Auch die, die eigentlich ausharren wollten, werden irgendwann in Passau stehen

In Syrien hinterlassen russische Luftangriffe verbrannte Erde, wo Krankenhäuser und Schulen bombardiert werden, fliehen auch noch diejenigen, die eigentlich ausharren wollten. Auch diese Flüchtlinge werden, wenn sie keine Bleibe in der Türkei finden, irgendwann in Passau stehen, wenn sie es noch irgendwie durch die Zaunwälder der Balkanroute schaffen.

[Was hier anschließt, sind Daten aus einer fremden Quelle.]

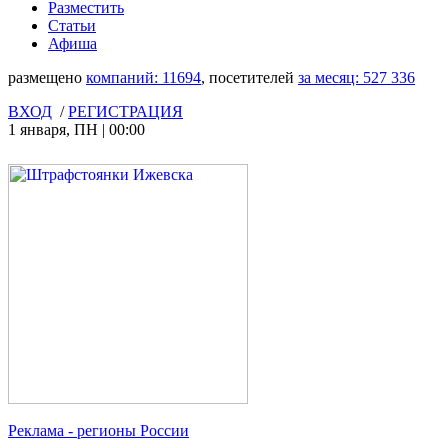
Разместить
Статьи
Афиша
размещено
компаний:
11694
, посетителей
за месяц:
527 336
ВХОД
/
РЕГИСТРАЦИЯ
1 января
,
ПН
|
00:00
Реклама
- регионы России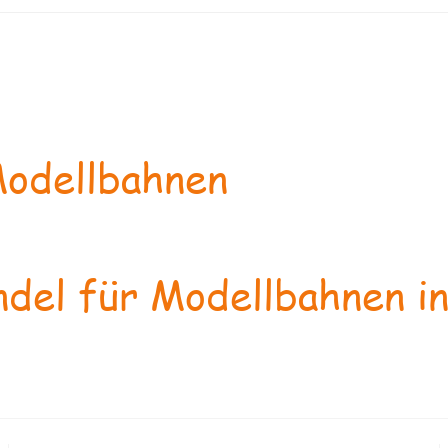
odellbahnen
del für Modellbahnen in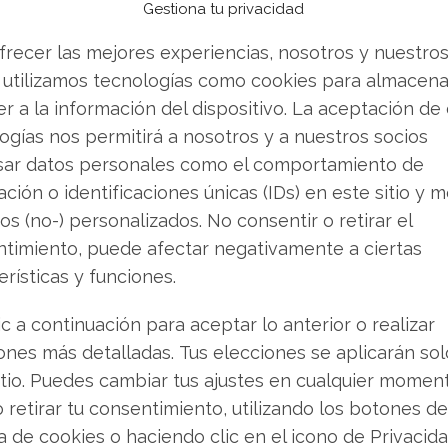
n su recomendación de "Comprar" para el gigante
Gestiona tu privacidad
ron de forma contundente su precio objetivo,
frecer las mejores experiencias, nosotros y nuestro
idenses.
 utilizamos tecnologías como cookies para almacena
principal preocupación de los inversores: el
r a la información del dispositivo. La aceptación de
ún su análisis, la demanda de High Bandwidth
ogías nos permitirá a nosotros y a nuestros socios
ra los centros de datos de inteligencia
sar datos personales como el comportamiento de
o que se pensaba. Estos chips de memoria
ción o identificaciones únicas (IDs) en este sitio y m
mper el típico "ciclo de los cerdos" que
os (no-) personalizados. No consentir o retirar el
 actuó como una llamada a la acción: el volumen
timiento, puede afectar negativamente a ciertas
cima del promedio, ya que los inversores
erísticas y funciones.
osicionarse.
ic a continuación para aceptar lo anterior o realizar
ones más detalladas. Tus elecciones se aplicarán so
chips HBM poseen una ventaja tecnológica o
itio. Puedes cambiar tus ajustes en cualquier momen
a convencionales no tienen, lo que en teoría
o retirar tu consentimiento, utilizando los botones de
cio.
ca de cookies o haciendo clic en el icono de Privacid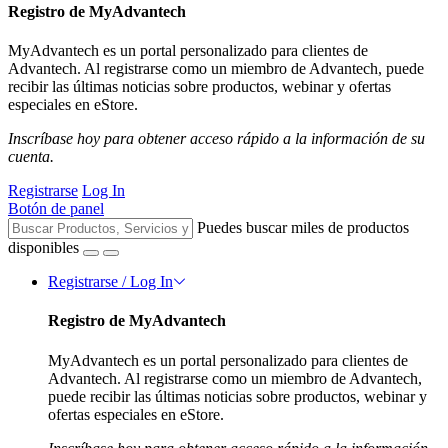
Registro de MyAdvantech
MyAdvantech es un portal personalizado para clientes de
Advantech. Al registrarse como un miembro de Advantech, puede
recibir las últimas noticias sobre productos, webinar y ofertas
especiales en eStore.
Inscríbase hoy para obtener acceso rápido a la información de su
cuenta.
Registrarse
Log In
Botón de panel
Puedes buscar miles de productos
disponibles
Registrarse / Log In
Registro de MyAdvantech
MyAdvantech es un portal personalizado para clientes de
Advantech. Al registrarse como un miembro de Advantech,
puede recibir las últimas noticias sobre productos, webinar y
ofertas especiales en eStore.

Was heißt dies alles für die EU, für Angela Merkel? Die Türkei wird als Partner weiter gebraucht, denn wenn Ankara nicht mithilft, den syrischen Flüchtlingsstrom in geordnete Bahnen zu lenken, wird Merkel ihre Linie nicht halten können, dann werden die politischen Fliehkräfte die EU noch tiefer in Existenznöte treiben.

Merkel und ihre wenigen verbliebenen Freunde in der Union müssen Davutoğlu, wenn das jetzt abgesagte Flüchtlingskrisentreffen von Brüssel nachgeholt wird, aber auch klar sagen, dass die Türkei ihren inneren Frieden finden muss, wenn sie ein verlässlicher Partner sein will. Der EU-Gipfel könnte schon jetzt ein Signal setzen: Er sollte die russischen Luftangriffe in Syrien scharf verurteilen, und vorsorglich gleich noch alle warnen, welche die Stabilität der Türkei aufs Spiel setzen wollen.